The Borough President’s office will sponsor its 12th LGBT Pride celebration in 2013 at Borough Hall.
• Atrium: Construction will be completed on the Forum at Queens Borough Hall. Funded by Marshall, it will be the first addition to the county seat in more than half-acentury and provide much-needed space for community and civic events, and the Borough president’s annual Youth Conference.
• Seniors: Two innovative senior centers with expanded hours and additional transportation options opened in 2012. With support from the City Council and $31 million allocated by Marshall, hot meals and a full range of services at senior centers across the borough have been sustained.
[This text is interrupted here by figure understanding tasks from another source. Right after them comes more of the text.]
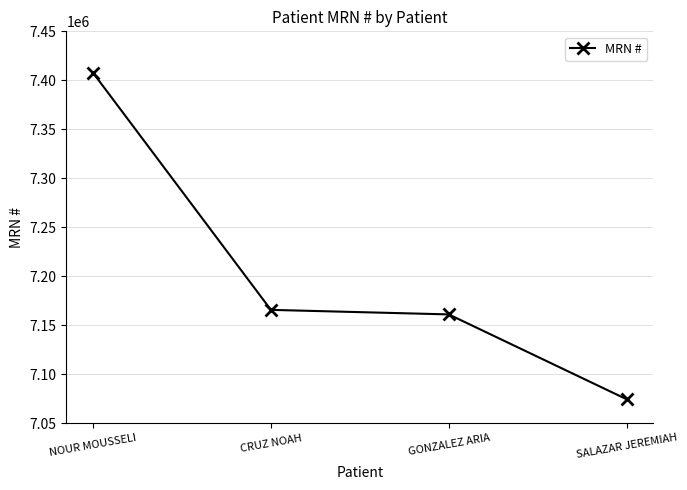

At which category does the chart reach its peak across all series?

NOUR MOUSSELI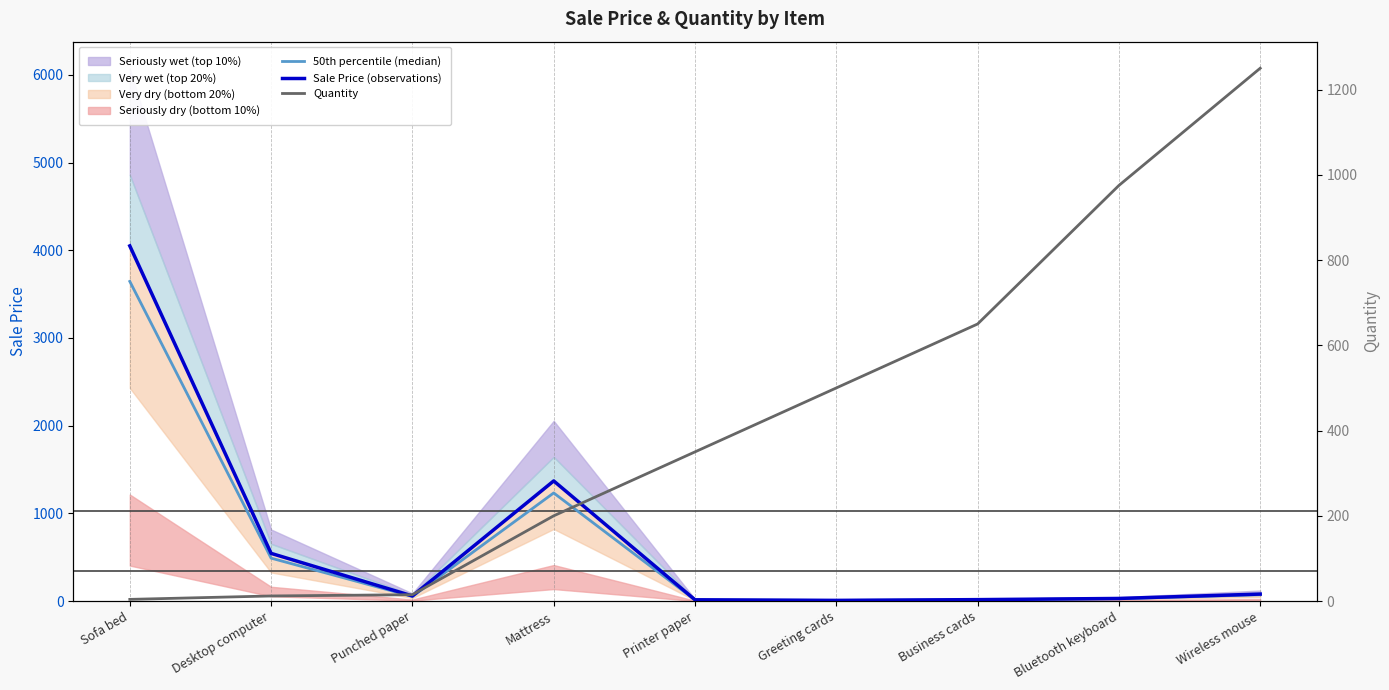

At which category does the chart reach its peak across all series?

Sofa bed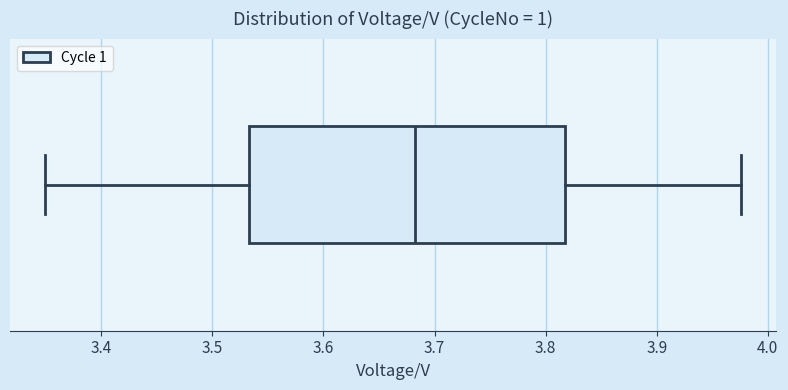

Read this box plot against the x-axis: the position of the median line, the range covered by the box, and the ends of both whiskers. The values are not printed on the chart, so give them approximately, as read against the axis.

median 3.68, box 3.53 to 3.82, whiskers 3.35 to 3.98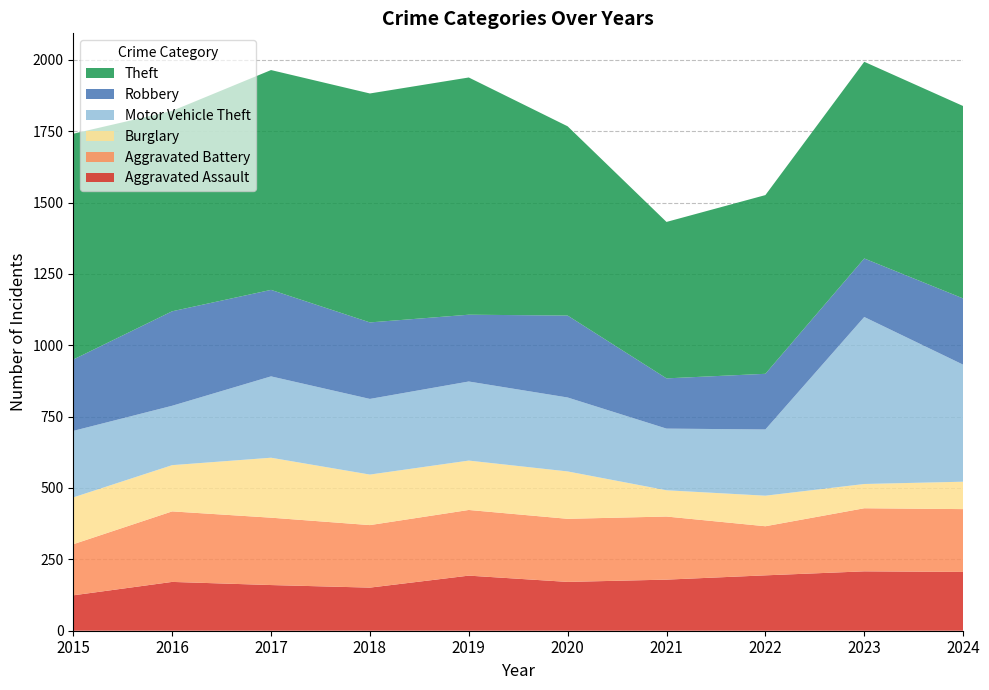

Reading left to right, transcribe all the data shown in this chart.

Aggravated Assault: 2015=124	2016=171	2017=160	2018=151	2019=193	2020=171	2021=179	2022=194	2023=208	2024=206
Aggravated Battery: 2015=179	2016=247	2017=236	2018=219	2019=230	2020=221	2021=221	2022=172	2023=221	2024=220
Burglary: 2015=164	2016=162	2017=210	2018=177	2019=173	2020=166	2021=92	2022=107	2023=85	2024=96
Motor Vehicle Theft: 2015=233	2016=208	2017=285	2018=265	2019=277	2020=259	2021=216	2022=232	2023=585	2024=410
Robbery: 2015=250	2016=331	2017=303	2018=268	2019=234	2020=287	2021=176	2022=195	2023=205	2024=232
Theft: 2015=791	2016=702	2017=770	2018=802	2019=831	2020=663	2021=548	2022=626	2023=689	2024=674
Marshall also provided $5 million to purchase vans to transport seniors and “Hot Shot’ vehicles to deliver hot meals to homebound seniors.
• Aviation: In 2013, Delta will complete construction on its expansion of Terminal 4. Meanwhile, jet- Blue is building an extension at Terminal 5 at JFK, and, in April, an RFP will be issued for construction of a new Central Terminal Building at LaGuardia.
The Port Authority, in the wake of Sandy, will replace and relocate its aged electrical system that supplies 70 percent of the airport’s power needs.
Marshall stated that in the future, “The FAA must involve communities affected by flight patterns and changes before—not after—they are put into effect.
• Environment: Marshall called for new energy and combined funding at the city, state and federal levels to protect our subways, tunnels and low-lying areas from floods and fires that leave death and destruction in their wake.